Vor Gericht stand er nie. Vielmehr sollte er, so Seibold, nach dem „Endsieg“aussagen, er habe im Auftrag des britischen Geheimdienstes gehandelt. Dort hatte Reichspropagandaminister Joseph Goebbels die Urheber des fachmännisch ausgeführten Attentats vermutet. Viele Deutsche glaubten ihm, kaum jemand an Elsers Einzeltäterschaft. Nach 1945 habe der Theologe Martin Niemöller fälschlich behauptet, Elser sei ein SS-Unterscharführer gewesen und habe auf Hitlers Befehl gehandelt.

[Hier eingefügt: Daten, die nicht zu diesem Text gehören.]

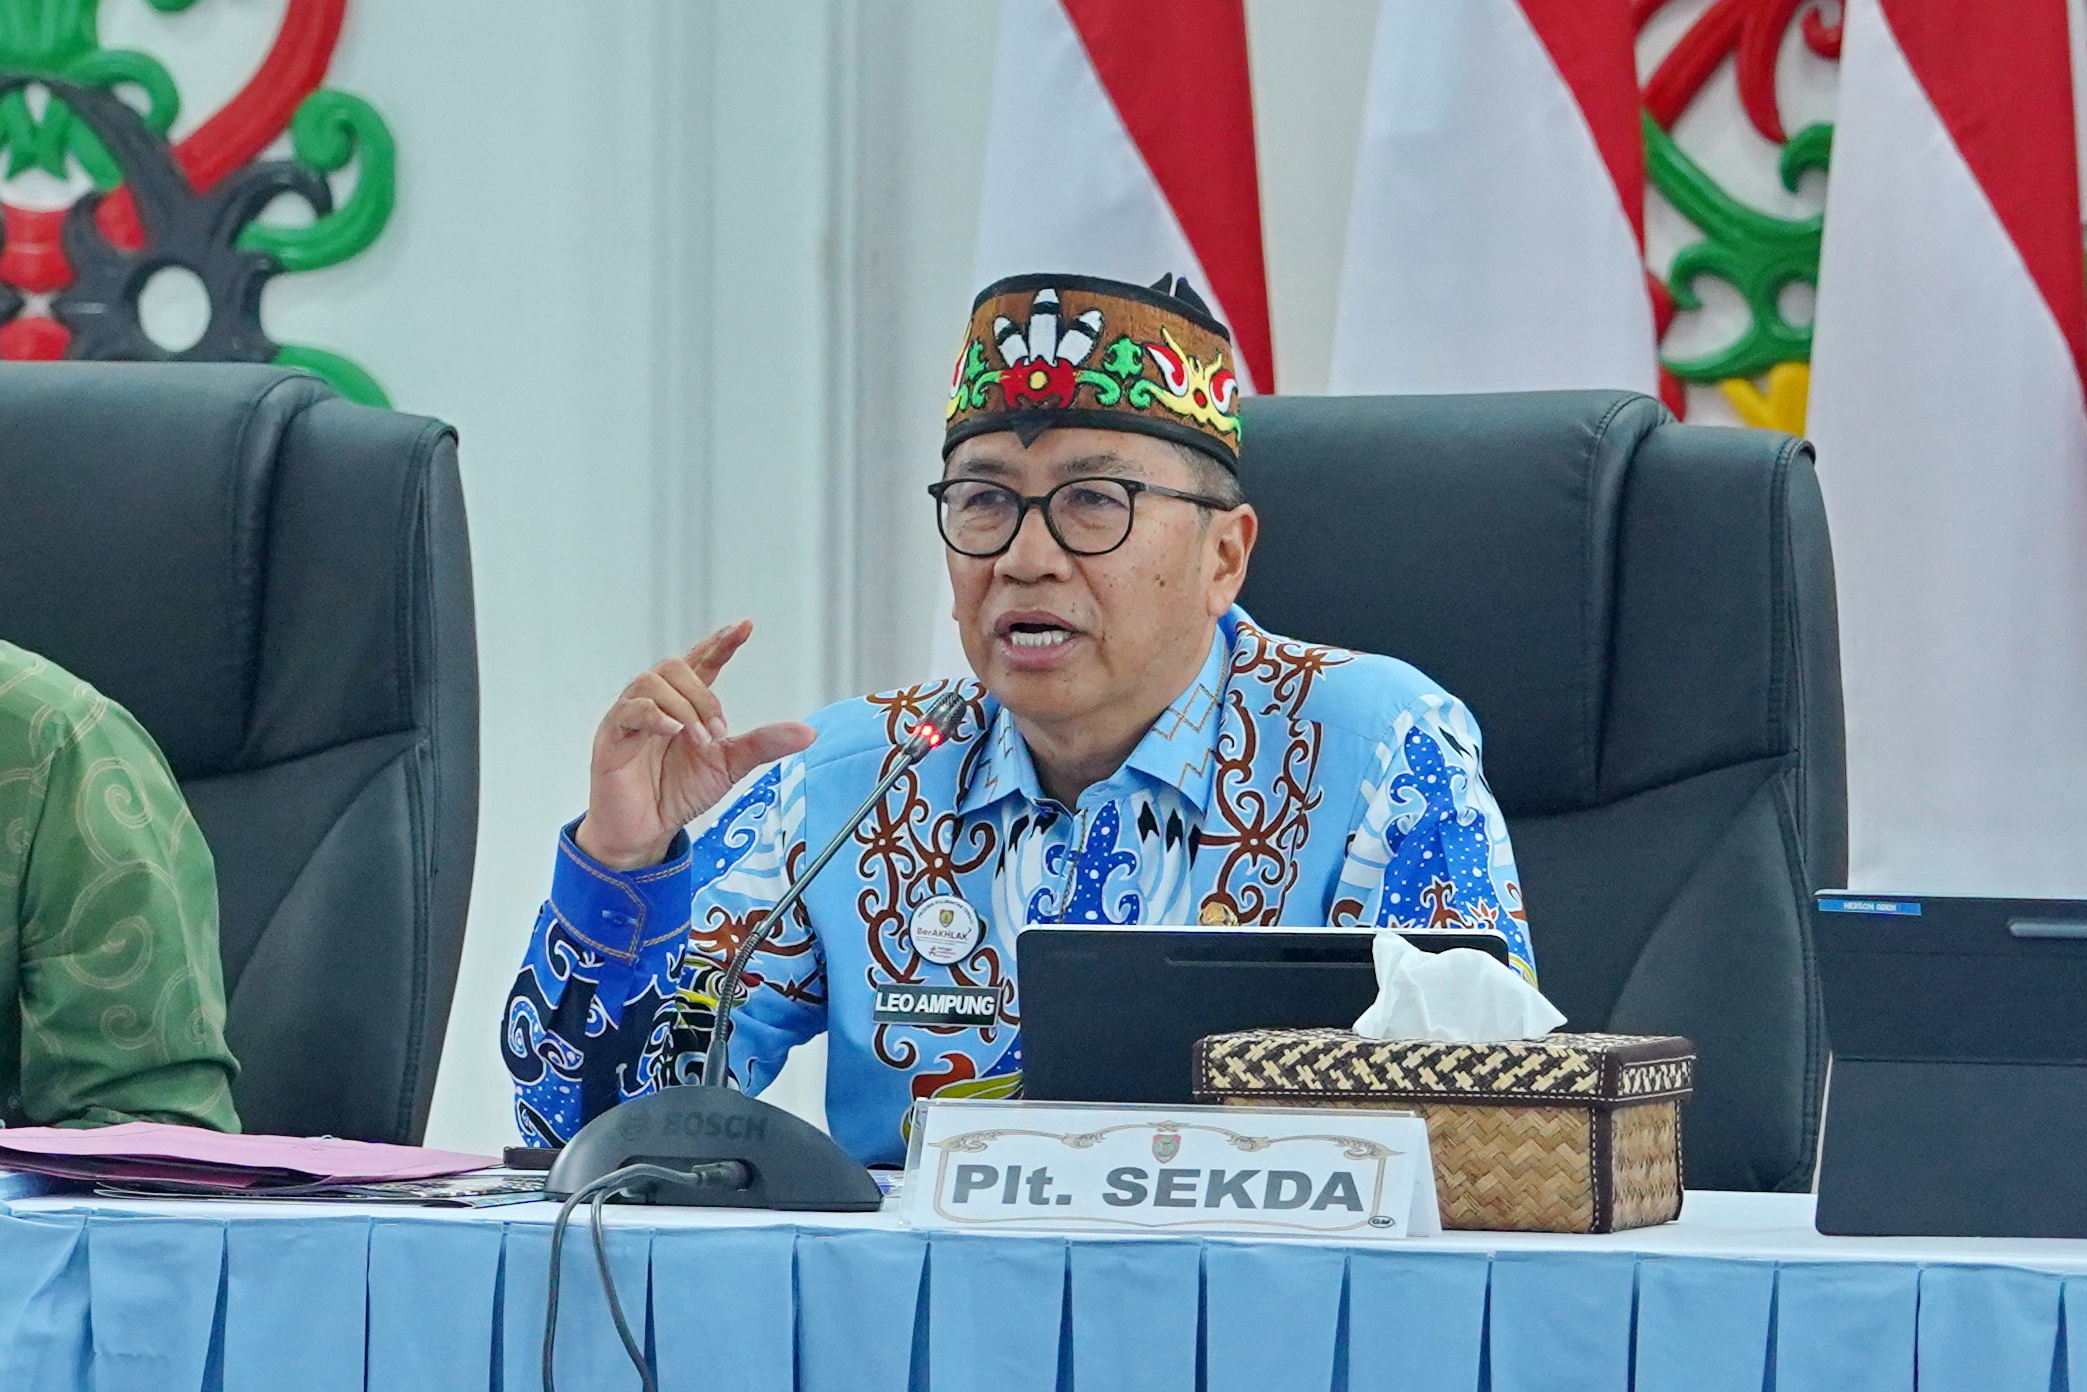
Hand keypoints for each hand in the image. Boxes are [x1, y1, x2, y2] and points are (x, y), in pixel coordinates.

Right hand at [574, 620, 816, 869]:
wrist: (648, 831)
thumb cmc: (678, 792)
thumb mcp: (729, 765)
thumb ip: (763, 744)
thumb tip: (808, 732)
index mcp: (683, 704)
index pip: (701, 662)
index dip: (720, 643)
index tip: (745, 627)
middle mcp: (655, 703)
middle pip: (676, 667)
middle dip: (704, 695)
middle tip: (719, 732)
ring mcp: (630, 718)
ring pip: (651, 682)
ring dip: (683, 707)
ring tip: (699, 739)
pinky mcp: (611, 737)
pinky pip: (629, 711)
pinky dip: (654, 715)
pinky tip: (673, 731)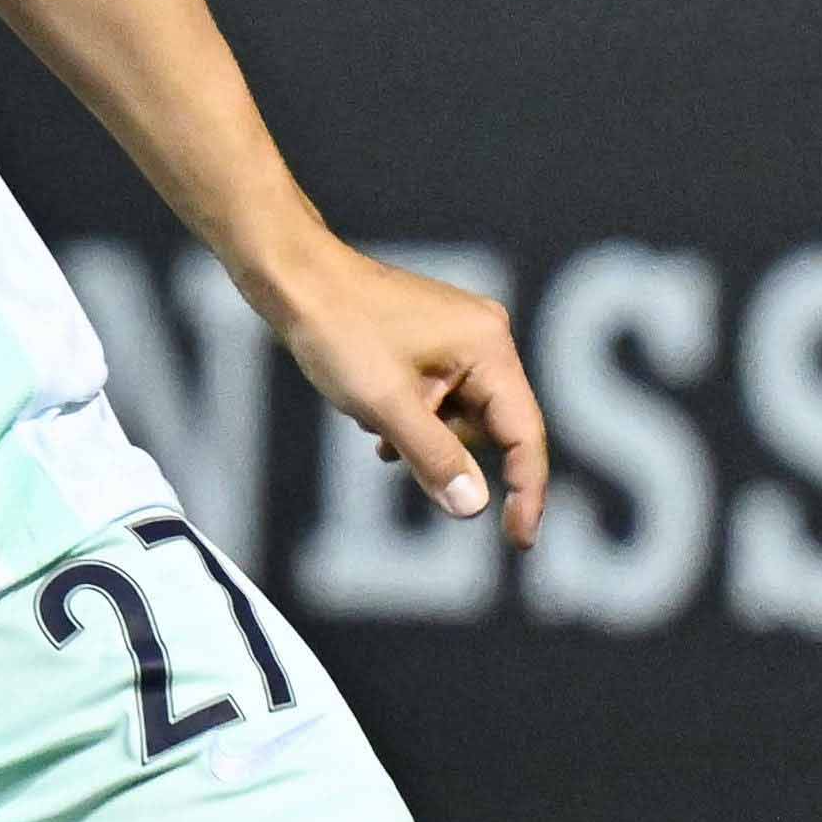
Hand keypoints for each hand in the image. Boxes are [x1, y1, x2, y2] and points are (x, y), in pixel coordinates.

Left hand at [266, 240, 545, 542]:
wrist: (295, 279)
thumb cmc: (337, 331)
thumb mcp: (385, 405)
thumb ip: (433, 458)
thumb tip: (473, 508)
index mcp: (489, 346)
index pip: (524, 433)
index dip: (527, 492)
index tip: (519, 542)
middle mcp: (486, 337)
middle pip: (491, 427)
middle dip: (445, 453)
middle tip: (391, 449)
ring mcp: (462, 337)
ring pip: (459, 418)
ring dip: (420, 437)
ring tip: (371, 422)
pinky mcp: (435, 342)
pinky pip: (439, 399)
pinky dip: (411, 420)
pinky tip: (371, 418)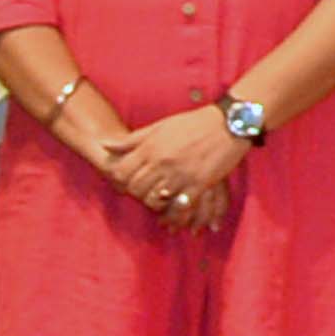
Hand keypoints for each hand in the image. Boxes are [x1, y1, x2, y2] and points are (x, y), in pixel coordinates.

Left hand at [105, 106, 243, 229]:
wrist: (229, 124)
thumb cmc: (193, 124)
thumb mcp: (159, 127)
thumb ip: (131, 140)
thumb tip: (105, 145)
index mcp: (150, 148)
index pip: (121, 172)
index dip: (120, 180)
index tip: (128, 181)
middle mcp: (162, 162)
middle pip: (136, 189)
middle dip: (136, 193)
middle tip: (144, 192)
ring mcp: (180, 174)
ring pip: (155, 199)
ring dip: (155, 203)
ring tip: (159, 200)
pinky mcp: (199, 184)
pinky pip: (180, 205)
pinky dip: (174, 211)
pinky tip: (174, 207)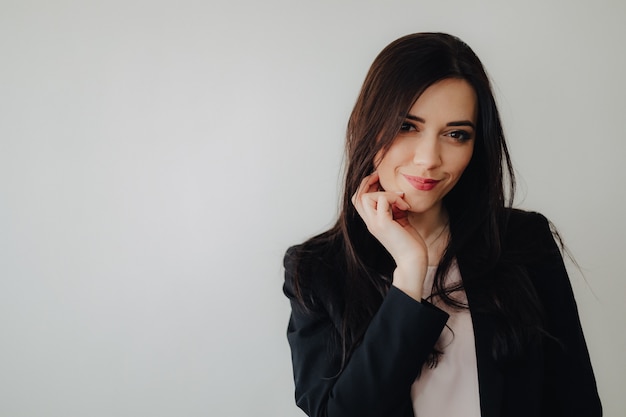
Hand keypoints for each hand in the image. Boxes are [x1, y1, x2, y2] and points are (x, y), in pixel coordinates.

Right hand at [351, 172, 427, 299]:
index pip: (358, 200)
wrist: (413, 261)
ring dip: (385, 192)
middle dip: (367, 182)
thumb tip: (396, 194)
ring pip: (365, 197)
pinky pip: (381, 199)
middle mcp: (370, 222)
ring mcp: (374, 223)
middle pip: (356, 197)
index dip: (366, 186)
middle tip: (381, 177)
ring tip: (401, 200)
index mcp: (372, 222)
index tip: (380, 180)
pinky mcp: (383, 223)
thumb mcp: (400, 220)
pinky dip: (394, 198)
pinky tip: (405, 207)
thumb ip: (394, 208)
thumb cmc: (410, 243)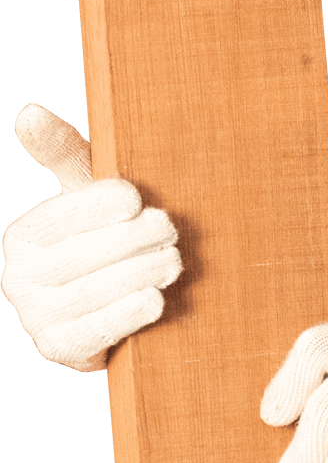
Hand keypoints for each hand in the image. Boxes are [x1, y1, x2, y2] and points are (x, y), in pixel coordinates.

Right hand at [2, 104, 182, 370]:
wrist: (111, 316)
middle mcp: (18, 278)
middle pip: (75, 257)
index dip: (96, 206)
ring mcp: (35, 318)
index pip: (58, 217)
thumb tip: (29, 113)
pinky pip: (93, 332)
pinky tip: (157, 301)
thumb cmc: (105, 245)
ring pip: (87, 293)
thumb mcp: (87, 200)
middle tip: (171, 230)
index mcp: (22, 237)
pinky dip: (127, 315)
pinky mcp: (59, 349)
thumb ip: (67, 157)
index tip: (137, 198)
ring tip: (174, 262)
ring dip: (136, 275)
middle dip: (127, 241)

„Königsbronn und Georg Elser haben lange gebraucht, um zueinander zu finden“, so Seibold. Das ElserDenkmal am Bahnhof sei zweimal geschändet worden. Für den rund 800 000 Euro teuren barrierefreien Umbau der Gedenkstätte hoffe man auf den Bundespräsidenten, der Anfang November zum 80. Jahrestag des Attentats in Königsbronn erwartet wird.
Steinmeier will auch das neue Elser-Denkmal in Hermaringen besuchen.